O filme Lucy, dirigido por Luc Besson e lançado em 2014, é uma obra que, à primeira vista, pode ser interpretada como uma mera ficção científica de ação, repleta de efeitos visuais e cenas de perseguição. No entanto, ao mergulhar sob sua superfície, revela-se como um tratado filosófico, uma meditação sobre os limites do potencial humano, a fragilidade do corpo e a vastidão do conhecimento.
A narrativa gira em torno de Lucy (Scarlett Johansson), uma mulher comum que, ao ser exposta a uma substância química experimental, gradualmente expande sua capacidade cerebral até atingir a totalidade de 100%. A premissa, baseada na popular (e equivocada) noção de que os humanos usam apenas 10% do cérebro, é apenas o ponto de partida para reflexões muito mais profundas sobre a condição humana e os horizontes do conhecimento.
Logo no início, o filme estabelece um paralelo poético entre o desenvolvimento humano e a natureza. Besson usa imagens da natureza para simbolizar a evolução da consciência de Lucy, criando uma ponte entre o que é orgânico e o que é abstrato. O uso de cenas de animais caçando, por exemplo, não é apenas ilustrativo, mas sugere a constante luta pela sobrevivência e a evolução das espécies – um reflexo da própria jornada de Lucy rumo ao transcendental. Esse é um dos pontos fortes do filme: a capacidade de usar metáforas visuais para evocar uma reflexão filosófica sobre a nossa existência como seres vivos.
Conforme Lucy vai adquirindo poderes sobre-humanos, o filme propõe questionamentos profundos: O que significa ser humano? O que nos torna distintos no universo? Ao adquirir controle sobre o tempo, o espaço e até sobre as próprias células, Lucy transcende o humano e se aproxima de uma entidade divina, quase um conceito abstrato de conhecimento puro. Ela se funde com o todo, numa espécie de nirvana científico. Aqui, Besson parece explorar a ideia nietzschiana do "super-homem" – um ser que vai além das limitações humanas e atinge uma forma de existência superior.
Mas é exatamente nesse ponto que o filme começa a tropeçar. Ao ampliar as capacidades de Lucy de forma tão extrema, o roteiro se perde em sua própria ambição. À medida que ela se torna onipotente, o filme perde sua tensão dramática. Se não há limites para o que Lucy pode fazer, então não há também um conflito real a ser resolvido. O espectador se vê diante de uma protagonista que não enfrenta desafios, mas que se transforma numa espécie de deusa tecnológica, desprovida de emoções e humanidade. O filme, que inicialmente sugere uma jornada introspectiva e filosófica, acaba se desviando para uma conclusão que, embora visualmente impressionante, carece de profundidade emocional.

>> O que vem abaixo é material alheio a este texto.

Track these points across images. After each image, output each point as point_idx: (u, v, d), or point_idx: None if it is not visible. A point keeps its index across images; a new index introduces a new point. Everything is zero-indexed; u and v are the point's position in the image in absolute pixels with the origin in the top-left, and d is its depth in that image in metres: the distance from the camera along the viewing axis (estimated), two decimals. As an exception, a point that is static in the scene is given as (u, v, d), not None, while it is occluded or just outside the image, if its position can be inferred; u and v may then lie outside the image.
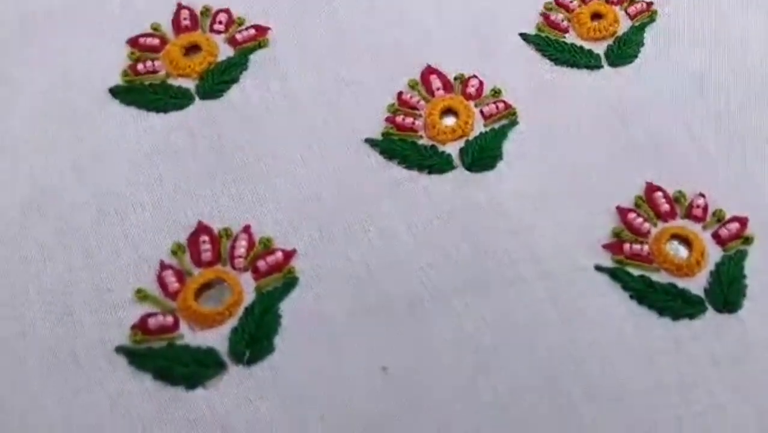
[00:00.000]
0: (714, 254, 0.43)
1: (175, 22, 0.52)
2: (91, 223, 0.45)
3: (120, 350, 0.40)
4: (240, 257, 0.43)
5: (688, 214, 0.44)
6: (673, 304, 0.41)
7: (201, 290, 0.42)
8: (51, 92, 0.50)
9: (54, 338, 0.41)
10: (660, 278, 0.42)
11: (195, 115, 0.49)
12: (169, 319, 0.41)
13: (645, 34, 0.52)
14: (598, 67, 0.50)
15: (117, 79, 0.50)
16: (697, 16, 0.53)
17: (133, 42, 0.51)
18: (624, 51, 0.51)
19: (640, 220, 0.44)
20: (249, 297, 0.42)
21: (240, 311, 0.42)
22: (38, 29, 0.52)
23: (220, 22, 0.52)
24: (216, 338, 0.41)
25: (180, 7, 0.53)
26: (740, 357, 0.40)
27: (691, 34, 0.52)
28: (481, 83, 0.49)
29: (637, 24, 0.52)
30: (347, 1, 0.53)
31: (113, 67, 0.50)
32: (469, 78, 0.50)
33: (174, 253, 0.43)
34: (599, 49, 0.51)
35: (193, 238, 0.44)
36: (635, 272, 0.43)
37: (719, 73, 0.50)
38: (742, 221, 0.44)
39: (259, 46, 0.51)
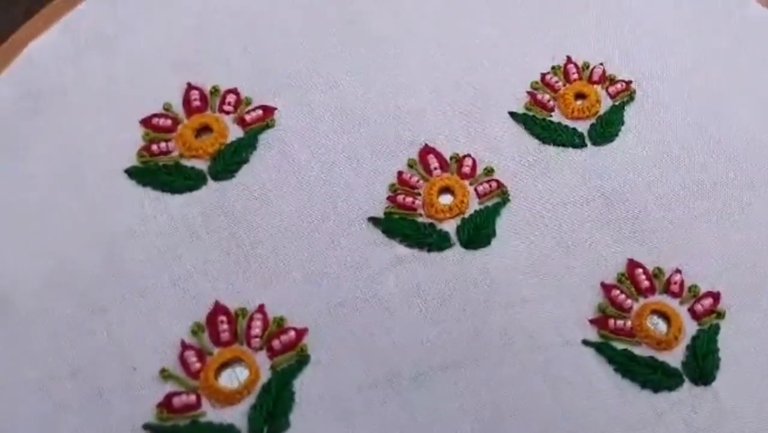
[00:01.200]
0: (690, 327, 0.47)
1: (186, 102, 0.55)
2: (113, 301, 0.48)
3: (147, 427, 0.44)
4: (256, 337, 0.46)
5: (666, 290, 0.48)
6: (654, 377, 0.45)
7: (220, 368, 0.45)
8: (67, 169, 0.53)
9: (84, 416, 0.44)
10: (642, 351, 0.46)
11: (209, 196, 0.52)
12: (192, 398, 0.44)
13: (625, 113, 0.55)
14: (583, 145, 0.54)
15: (132, 159, 0.53)
16: (673, 94, 0.56)
17: (146, 122, 0.54)
18: (606, 130, 0.55)
19: (622, 296, 0.48)
20: (265, 375, 0.45)
21: (257, 389, 0.45)
22: (52, 106, 0.55)
23: (229, 103, 0.55)
24: (236, 415, 0.44)
25: (189, 87, 0.56)
26: (715, 427, 0.44)
27: (667, 111, 0.56)
28: (474, 162, 0.53)
29: (617, 103, 0.56)
30: (348, 80, 0.56)
31: (127, 147, 0.53)
32: (464, 157, 0.53)
33: (194, 333, 0.46)
34: (583, 127, 0.55)
35: (212, 318, 0.47)
36: (619, 346, 0.46)
37: (695, 149, 0.54)
38: (715, 296, 0.48)
39: (267, 126, 0.54)
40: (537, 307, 0.48)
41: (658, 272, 0.49)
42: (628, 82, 0.57)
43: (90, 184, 0.52)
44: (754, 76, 0.57)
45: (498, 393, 0.45)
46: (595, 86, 0.57)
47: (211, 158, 0.53)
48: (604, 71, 0.57)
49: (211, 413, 0.44)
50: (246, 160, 0.53)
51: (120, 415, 0.44)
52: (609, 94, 0.56)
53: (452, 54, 0.58)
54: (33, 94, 0.55)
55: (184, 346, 0.46)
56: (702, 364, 0.46)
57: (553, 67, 0.58)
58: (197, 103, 0.55)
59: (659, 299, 0.48)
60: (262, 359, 0.46)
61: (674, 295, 0.48)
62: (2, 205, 0.51)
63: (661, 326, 0.47)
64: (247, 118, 0.55)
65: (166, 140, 0.54)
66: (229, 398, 0.44)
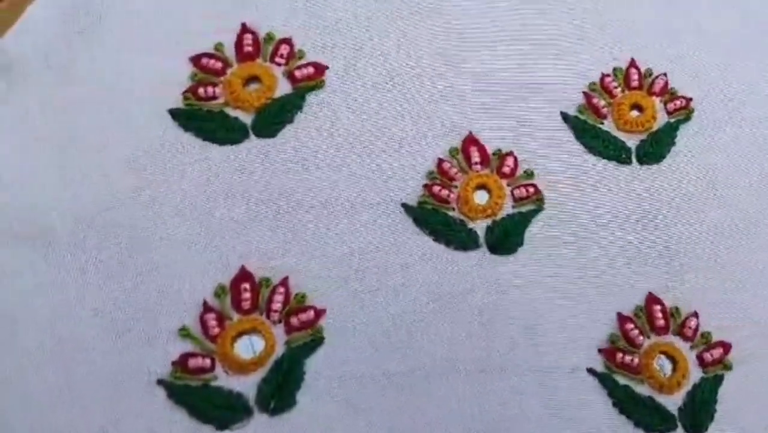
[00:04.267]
0: (695, 373, 0.48)
1: (239, 45, 0.54)
2: (143, 246, 0.48)
3: (161, 382, 0.46)
4: (276, 311, 0.47)
5: (680, 332, 0.49)
6: (649, 419, 0.47)
7: (238, 335, 0.47)
8: (112, 100, 0.52)
9: (100, 355, 0.46)
10: (643, 390, 0.48)
11: (248, 152, 0.51)
12: (207, 361, 0.46)
13: (678, 133, 0.54)
14: (628, 162, 0.53)
15: (178, 100, 0.52)
16: (730, 118, 0.55)
17: (196, 61, 0.53)
18: (655, 149, 0.54)
19: (635, 331, 0.49)
20: (280, 349, 0.47)
21: (270, 362, 0.46)
22: (100, 30, 0.54)
23: (282, 55, 0.54)
24: (246, 385, 0.46)
25: (244, 29, 0.54)
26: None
27: (721, 136, 0.55)
28: (516, 162, 0.52)
29: (672, 121, 0.55)
30: (400, 53, 0.55)
31: (173, 85, 0.52)
32: (506, 155, 0.53)
33: (217, 295, 0.47)
34: (633, 142, 0.54)
35: (236, 283, 0.48)
36: (622, 380, 0.48)
37: (741, 185, 0.53)
38: (726, 348, 0.49)
39: (316, 86, 0.53)
40: (549, 325, 0.49)
41: (675, 312, 0.49)
42: (689, 100, 0.55)
43: (133, 120, 0.51)
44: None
45: (494, 410, 0.46)
46: (654, 98, 0.55)
47: (257, 112, 0.52)
48: (666, 83, 0.56)
49: (223, 379, 0.46)
50: (290, 120, 0.52)
51: (136, 363, 0.46)
52: (666, 109, 0.55)
53: (512, 40, 0.56)
54: (82, 15, 0.54)
55: (206, 307, 0.47)
56: (698, 413, 0.47)
57: (614, 69, 0.56)
58: (249, 48, 0.54)
59: (671, 340, 0.49)
60: (278, 333, 0.47)
61: (686, 338, 0.49)
62: (46, 132, 0.50)
63: (667, 367, 0.48)
64: (298, 74, 0.53)
65: (214, 84, 0.53)
66: (242, 367, 0.46)
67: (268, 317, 0.47)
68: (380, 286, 0.49)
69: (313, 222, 0.50)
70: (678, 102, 0.55)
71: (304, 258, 0.49)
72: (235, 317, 0.47)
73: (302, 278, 0.48)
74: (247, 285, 0.48)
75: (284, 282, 0.48)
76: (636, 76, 0.56)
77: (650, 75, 0.56)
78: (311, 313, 0.47)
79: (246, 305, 0.47)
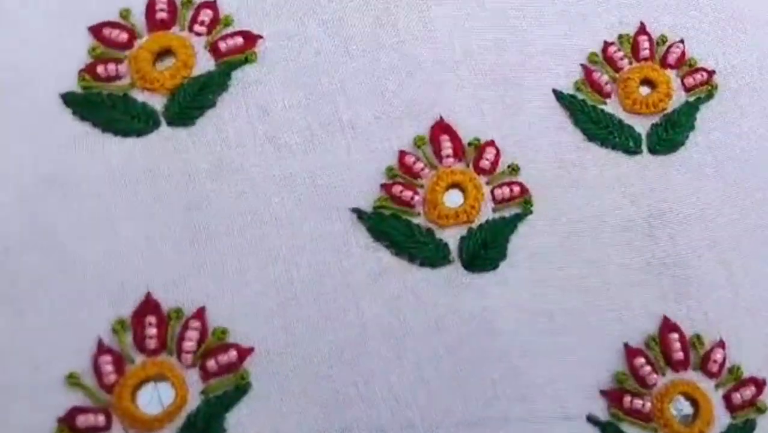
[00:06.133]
0: (722, 418, 0.39)
1: (150, 11, 0.44)
2: (26, 269, 0.39)
3: (43, 448, 0.36)
4: (189, 351, 0.38)
5: (702, 367, 0.39)
6: (662, 483, 0.37)
7: (141, 382, 0.37)
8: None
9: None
10: (656, 443, 0.38)
11: (159, 146, 0.42)
12: (101, 418, 0.37)
13: (698, 115, 0.44)
14: (637, 151, 0.43)
15: (72, 81, 0.42)
16: (760, 97, 0.45)
17: (96, 32, 0.43)
18: (671, 135, 0.44)
19: (647, 368, 0.39)
20: (194, 400, 0.37)
21: (182, 417, 0.37)
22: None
23: (203, 22, 0.44)
24: (151, 448, 0.36)
25: (158, -10, 0.44)
26: None
27: (752, 116, 0.44)
28: (497, 154, 0.42)
29: (691, 99, 0.44)
30: (357, 17, 0.44)
31: (68, 62, 0.43)
32: (486, 145, 0.42)
33: (115, 331, 0.38)
34: (642, 126, 0.44)
35: (138, 315, 0.38)
36: (630, 430, 0.38)
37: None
38: (760, 385, 0.39)
39: (246, 60, 0.43)
40: (539, 362, 0.40)
41: (696, 341, 0.40)
42: (711, 73, 0.45)
43: (16, 110, 0.41)
44: None
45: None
46: (669, 71, 0.45)
47: (170, 94, 0.42)
48: (683, 52, 0.46)
49: (122, 440, 0.36)
50: (212, 104, 0.43)
51: (17, 422, 0.36)
52: (684, 85, 0.45)
53: (493, 0, 0.45)
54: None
55: (101, 348, 0.38)
56: (723, 472, 0.38)
57: (620, 36, 0.45)
58: (163, 15, 0.44)
59: (691, 376, 0.40)
60: (192, 379, 0.38)
61: (710, 375, 0.40)
62: None
63: (687, 410, 0.39)
64: (222, 45, 0.43)
65: (117, 60, 0.43)
66: (146, 425, 0.37)
67: (179, 358, 0.38)
68: (324, 316, 0.39)
69: (239, 235, 0.40)
70: (698, 75, 0.45)
71: (226, 282, 0.39)
72: (138, 359, 0.38)
73: (223, 308, 0.39)
74: (152, 318, 0.39)
75: (200, 313, 0.39)
76: (647, 45, 0.46)
77: (664, 42, 0.46)
78: (233, 353, 0.38)
79: (151, 343, 0.38)
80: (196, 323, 0.38)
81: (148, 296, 0.39)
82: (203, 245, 0.40)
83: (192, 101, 0.42)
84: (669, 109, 0.44)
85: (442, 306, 0.40)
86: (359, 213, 0.41)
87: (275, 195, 0.41)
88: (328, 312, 0.39)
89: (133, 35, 0.43)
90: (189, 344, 0.38)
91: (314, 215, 0.41)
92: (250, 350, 0.38)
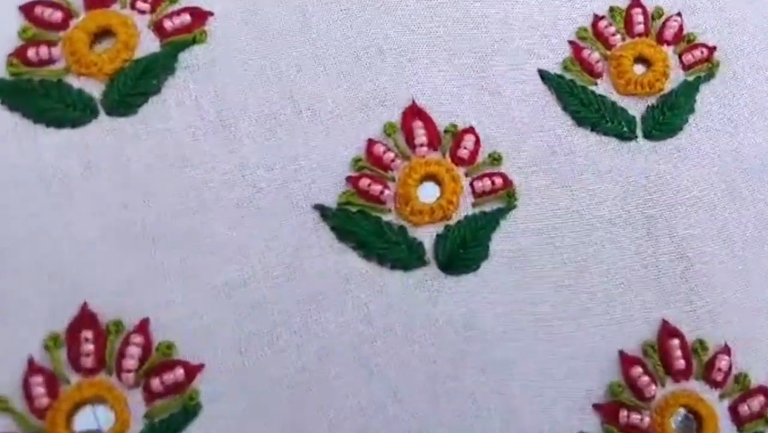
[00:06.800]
0: (727, 431, 0.35)
1: (88, -15, 0.39)
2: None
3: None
4: (130, 369, 0.34)
5: (706, 376, 0.36)
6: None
7: (77, 406, 0.33)
8: None
9: None
10: (656, 464, 0.34)
11: (98, 137, 0.38)
12: (30, 449, 0.32)
13: (698, 96, 0.40)
14: (632, 137, 0.39)
15: (1, 67, 0.38)
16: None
17: (27, 11, 0.39)
18: (668, 118, 0.40)
19: (645, 379, 0.36)
20: (136, 425, 0.34)
21: (122, 445, 0.33)
22: None
23: (146, -1, 0.39)
24: (87, 480, 0.32)
25: (96, -36, 0.39)
26: None
27: (759, 97, 0.41)
28: (477, 142, 0.38)
29: (691, 79, 0.41)
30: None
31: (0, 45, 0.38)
32: (464, 132, 0.38)
33: (48, 348, 0.34)
34: (637, 109, 0.40)
35: (74, 330, 0.34)
36: (627, 450, 0.34)
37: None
38: (768, 394, 0.35)
39: (194, 41, 0.39)
40: (525, 373, 0.36)
41: (699, 347, 0.36)
42: (711, 49, 0.41)
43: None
44: None
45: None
46: (666, 48, 0.41)
47: (109, 80, 0.38)
48: (681, 26, 0.42)
49: (54, 472, 0.32)
50: (156, 90, 0.38)
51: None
52: (682, 63, 0.41)
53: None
54: None
55: (32, 367, 0.34)
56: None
57: (611, 9, 0.41)
58: (103, -11, 0.39)
59: (694, 387, 0.36)
60: (135, 401, 0.34)
61: (715, 384, 0.36)
62: None
63: (690, 426, 0.36)
64: (168, 24, 0.39)
65: (50, 43, 0.38)
66: (82, 454, 0.32)
67: (119, 378, 0.34)
68: (283, 328, 0.35)
69: (186, 238, 0.36)
70: (698, 51, 0.41)
71: (173, 291, 0.35)
72: (74, 379, 0.34)
73: (169, 320, 0.35)
74: (89, 333, 0.34)
75: (143, 326, 0.35)
76: (641, 18, 0.42)
77: (660, 16, 0.42)
78: (180, 372, 0.34)
79: (88, 361, 0.34)
80: (138, 338, 0.34)
81: (84, 307, 0.34)
82: (146, 249, 0.35)
83: (134, 87, 0.38)
84: (666, 90, 0.40)
85: (417, 313, 0.36)
86: (322, 210, 0.37)
87: (227, 191, 0.37)
88: (288, 323, 0.35)
89: (68, 14, 0.39)
90: (130, 362, 0.34)
91: (271, 213, 0.37)
92: (200, 367, 0.34)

Além disso, o final – onde Lucy atinge o pico de suas capacidades e literalmente se transforma em um pen drive (ou em uma forma de conhecimento infinito) – soa anticlimático e simbólico de uma maneira que poderia ter sido melhor explorada. Ao tentar fazer uma analogia entre a fusão de Lucy com o conhecimento absoluto e o armazenamento digital de informações, o filme desumaniza sua protagonista de tal forma que é difícil para o espectador manter uma conexão emocional com a história.
Se há uma crítica a ser feita, é que Lucy tem uma premissa filosófica potente e uma estética visual poderosa, mas parece cair na armadilha de sua própria grandiosidade. Besson tenta abarcar temas como o tempo, a eternidade, a mortalidade e o poder do conhecimento, mas ao final, essas ideias se diluem em uma narrativa que falha em equilibrar o espetáculo visual com a profundidade intelectual que ele inicialmente promete.
O filme é uma obra que flerta com o existencialismo e com o desejo humano de transcender suas limitações. A jornada de Lucy, que começa como uma luta pela sobrevivência e culmina numa fusão com o absoluto, reflete uma busca intrínseca pela compreensão do todo. No entanto, ao sacrificar a humanidade de sua protagonista em prol de uma entidade sem forma, o filme se desconecta da própria essência do que significa ser humano. Mesmo assim, Lucy permanece como uma obra intrigante, que provoca reflexões sobre o conhecimento, a evolução e os limites da nossa existência.